WHAT YOU WILL DO: Arrange the listing between the lines holding "order: Lamiales" and "common name: Heal-all", inclusive, as a two-column CSV with the headers field and entry. Give one row per line, putting each value in double quotes and turning any line breaks into spaces.

■ ■ ■ ■

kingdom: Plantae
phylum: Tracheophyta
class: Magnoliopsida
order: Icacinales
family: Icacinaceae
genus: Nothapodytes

■ ■ ■ ■

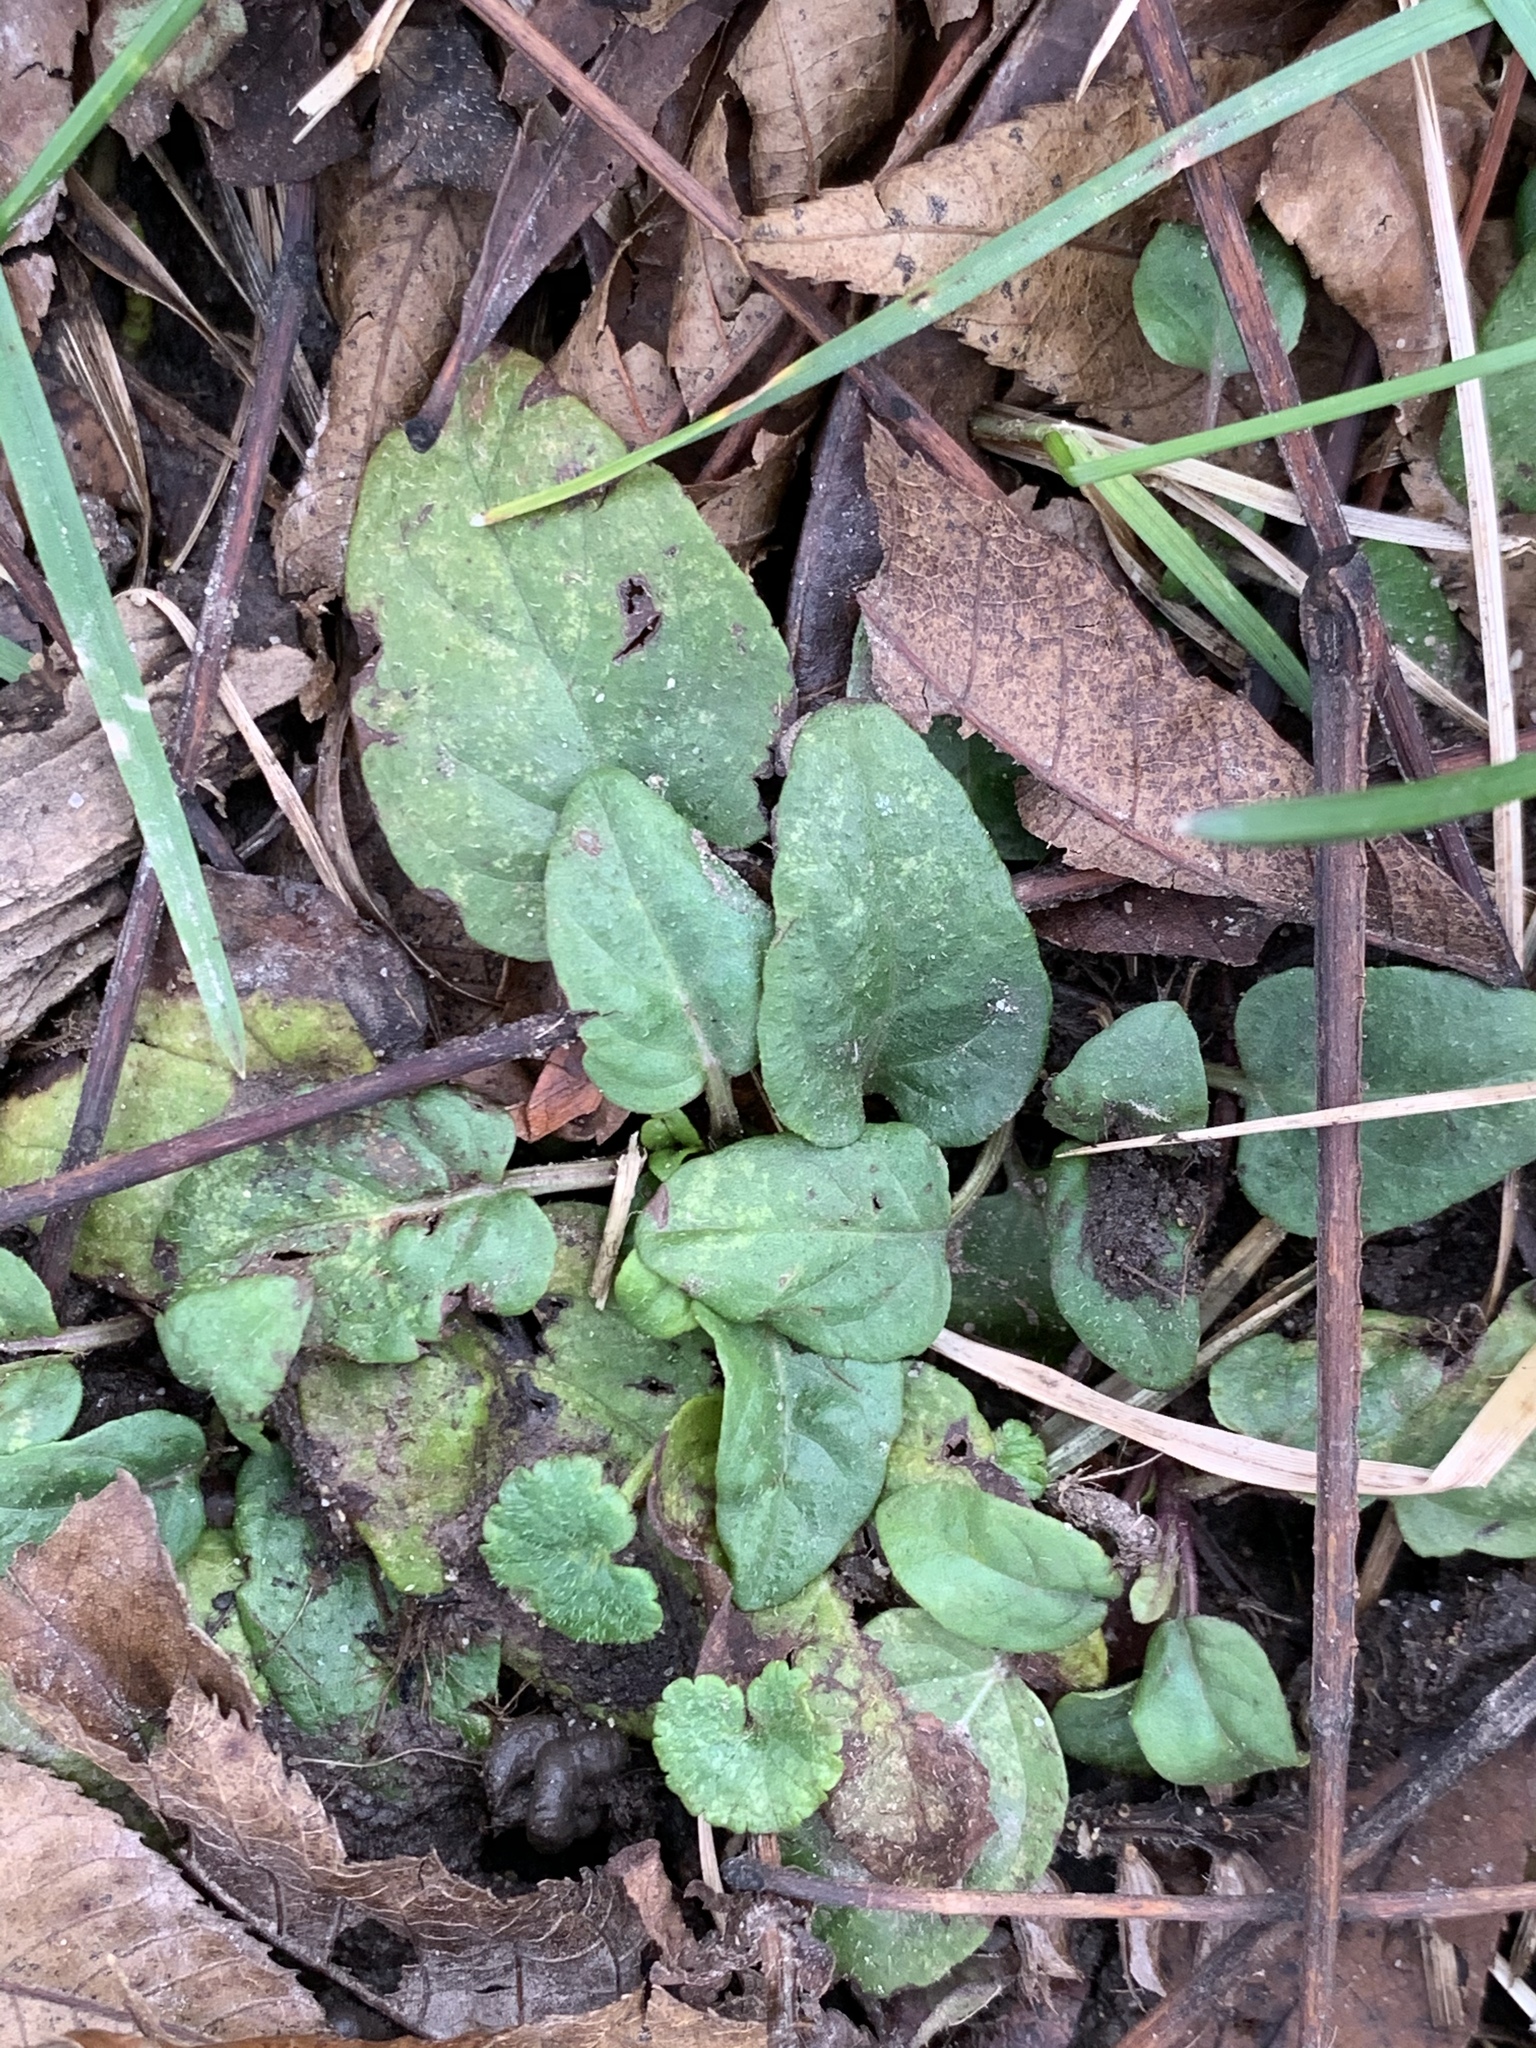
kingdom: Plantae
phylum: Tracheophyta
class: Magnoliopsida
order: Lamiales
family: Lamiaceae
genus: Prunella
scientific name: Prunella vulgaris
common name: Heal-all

■ ■ ■ ■

FINISHED ANSWER:
field,entry
"order:","Lamiales"
"family:","Lamiaceae"
"genus:","Prunella"
"scientific name:","Prunella vulgaris"
"common name:","Heal-all"